つまり、トランプ大統領の「米国第一主義」の外交政策はdealを重視し、歴史をないがしろにし、米国はかつてないほどに孤立し、カナダや、ドイツ、フランスなどの友好国との関係を損なってきています。だが、米国は今までと違うタイプの国を味方につけてきたというものです。米国第一主義は米国を孤立させはしなかったが、外交関係の質を変えるようになってきたこと、或いは、世界がトランプ氏に象徴される政治スタイルに向かっている可能性を窺わせる処、危うい異端の連鎖が続く様相と映るのです。その中で、米国は新たな友好国と敵対国に向き合う事になるのでしょうし、日本は、その文脈において安保戦略の再考が迫られる処、まさに外交戦略の立て直しが喫緊の課題となってきたというものです。

・安倍首相の配慮
さて、前述ビアリッツ・サミットに合わせ、25日、現地で日米両首脳間での通商交渉が行われ、当該基本合意が成立、9月下旬に協定案に署名の方針が確認されたのです。当該交渉は昨年の9月の首脳会談に始まったものですが。わずか1年程度と、異例のスピードで決着を見ることになったのですが、それには早期に範囲を絞って妥結し、過度な要求を避けたい日本政府と、来年の大統領選を控え成果を急ぐ米政府の思惑が一致したためとメデイア(日経8/26)は伝える処ですが、驚かされたのは、その報道からは、安倍首相の、トランプ氏に対する迎合ぶりでした。

同報道によれば、トランプ氏が基本合意成立で、急遽公式発表の場を設けるよう安倍首相に求めて、対日協定の大枠合意を確認するだけでなく、安倍首相に「トウモロコシの輸入拡大を決めたことを話したらどうか」と促し、首相は日本が緊急措置として米国産トウモロコシの購入を前倒しすることを表明したことでした。トランプ氏は嬉嬉としてその成果を強調する処、中国ではうまくいかなかったものをあっさりと安倍首相が認めてくれたと評価するものでした。つまり大統領は来年の再選に不可欠なトウモロコシ生産州(アイオワ、ウスコンシンなど)の票を稼げるという事で、これが安倍首相のトランプ迎合というものです。

尤も今回の交渉では日本側が主眼としていたのは自動車の追加関税の回避でしたが、交渉の最終場面で、その流れを後押したのがトウモロコシの緊急輸入だったと云うことで、まさにトウモロコシで車を守った、っていうところです。勿論、国内生産者からのブーイングは言うまでもありません。なにせ、その輸入量は約270万トン、日本の年間輸入量の4分の一相当、これだけの量のトウモロコシを買ってどうするの?ですが。

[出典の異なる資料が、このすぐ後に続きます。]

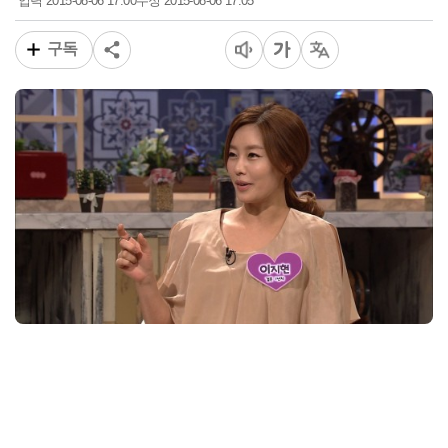
2015-08-06 17:00
2015-08-06 17:05
입력
수정
구독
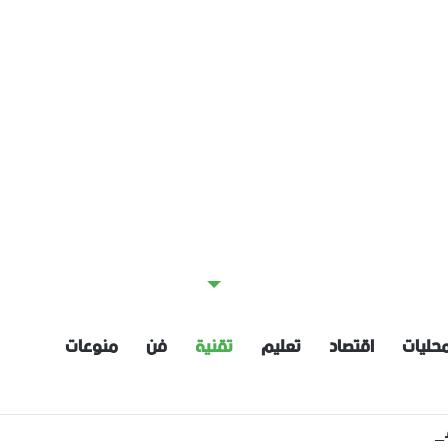
حليات
اقتصاد
تعليم
تقنية
فن
منوعات
اعية: إعداد مسودة مشروع قانون لمكافحة العنف الأسري ‏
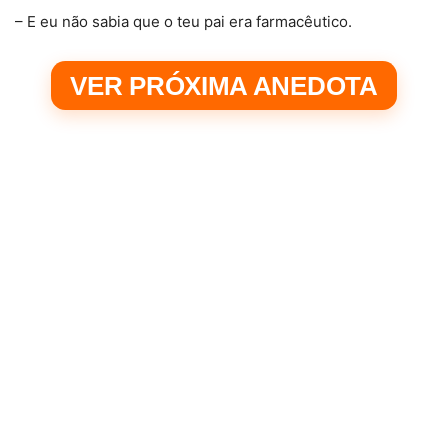
– E eu não sabia que o teu pai era farmacêutico.
VER PRÓXIMA ANEDOTA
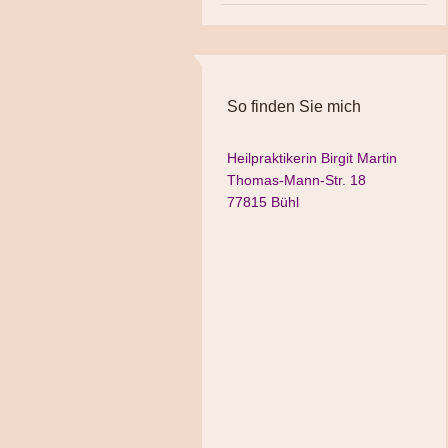
So finden Sie mich
Heilpraktikerin Birgit Martin
Thomas-Mann-Str. 18
77815 Bühl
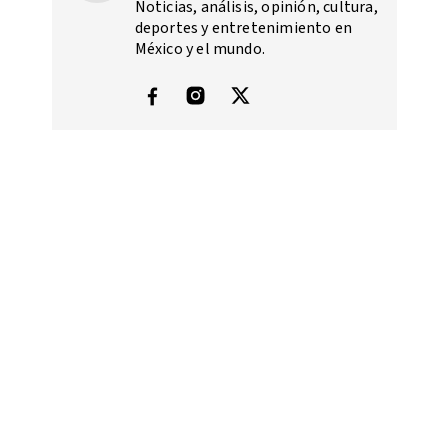
Noticias, análisis, opinión, cultura,
deportes y entretenimiento en
México y el mundo.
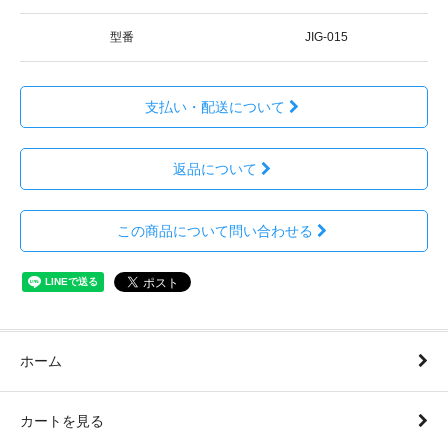
型番
JIG-015
支払い・配送について
返品について
この商品について問い合わせる
ホーム
カートを見る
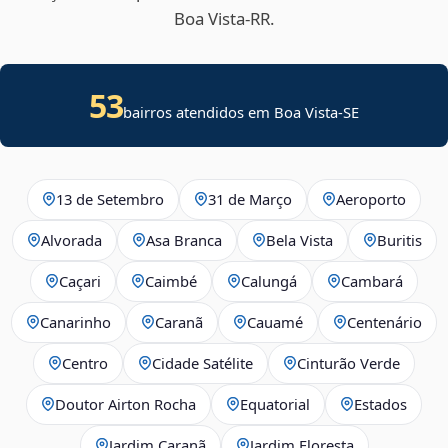
Boa Vista‑RR.
53
bairros atendidos em
Boa Vista
-
SE
13 de Setembro
31 de Março
Aeroporto
Alvorada
Asa Branca
Bela Vista
Buritis
Caçari
Caimbé
Calungá
Cambará
Canarinho
Caranã
Cauamé
Centenário
Centro
Cidade Satélite
Cinturão Verde
Doutor Airton Rocha
Equatorial
Estados
Jardim Caranã
Jardim Floresta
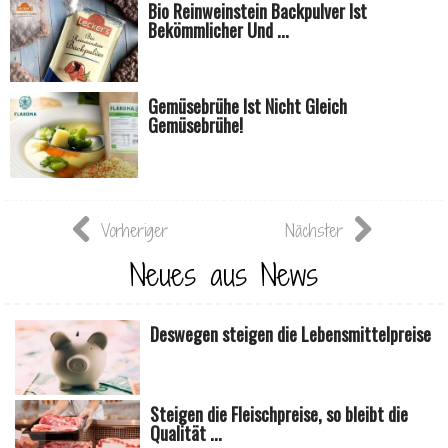
Bio Reinweinstein Backpulver Ist
Bekömmlicher Und ...
Gemüsebrühe Ist Nicht Gleich
Gemüsebrühe!
Vorheriger
Nächster
Neues aus News
Deswegen steigen die Lebensmittelpreise
Steigen die Fleischpreise, so bleibt die
Qualität ...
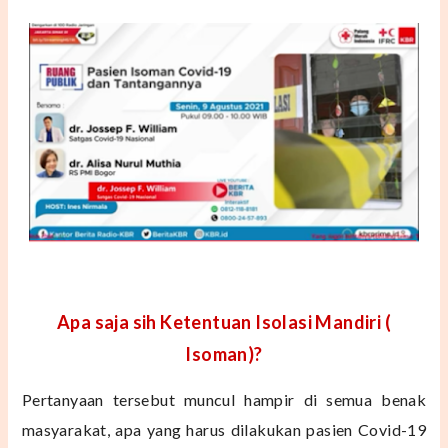
Apa saja sih Ketentuan Isolasi Mandiri
(
Isoman)?
Pertanyaan tersebut muncul hampir di semua benak
masyarakat, apa yang harus dilakukan pasien Covid-19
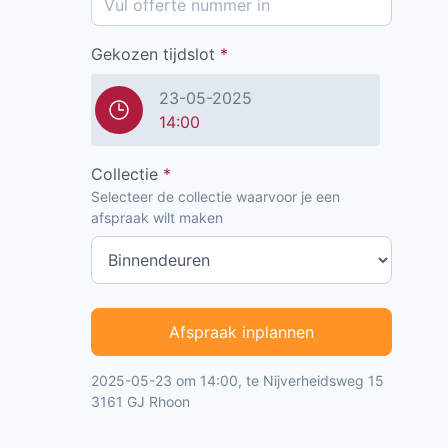
Gekozen tijdslot
*
23-05-2025
14:00
Collectie
*
Selecteer de collectie waarvoor je een
afspraak wilt maken
Afspraak inplannen
2025-05-23 om 14:00, te Nijverheidsweg 15
3161 GJ Rhoon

それでも8月27日、日本では菅官房長官が記者会見で、態々「トウモロコシ」の前倒し購入に触れ、国内での害虫被害が理由だと説明していましたが、要は大統領選を控え、トランプ氏は余剰トウモロコシの対日輸出で農家に成果を訴えられるというもので、安倍のトランプ大統領選支援という事ですが、その見え見えの、過剰ともいえる配慮が齎す日米関係のゆがみすら感じさせる処です。トランプ氏は加えて「日本の民間は米国と異なり、政府に非常によく耳を傾ける」とコメントしていたようですが、実になめられたものです。 そして、日米通商交渉は上記の通り、9月25日、NYでの国連総会出席を機に行われた両首脳の署名を以って一件落着(?)で、 両者はwin・winと叫んでいたのですが。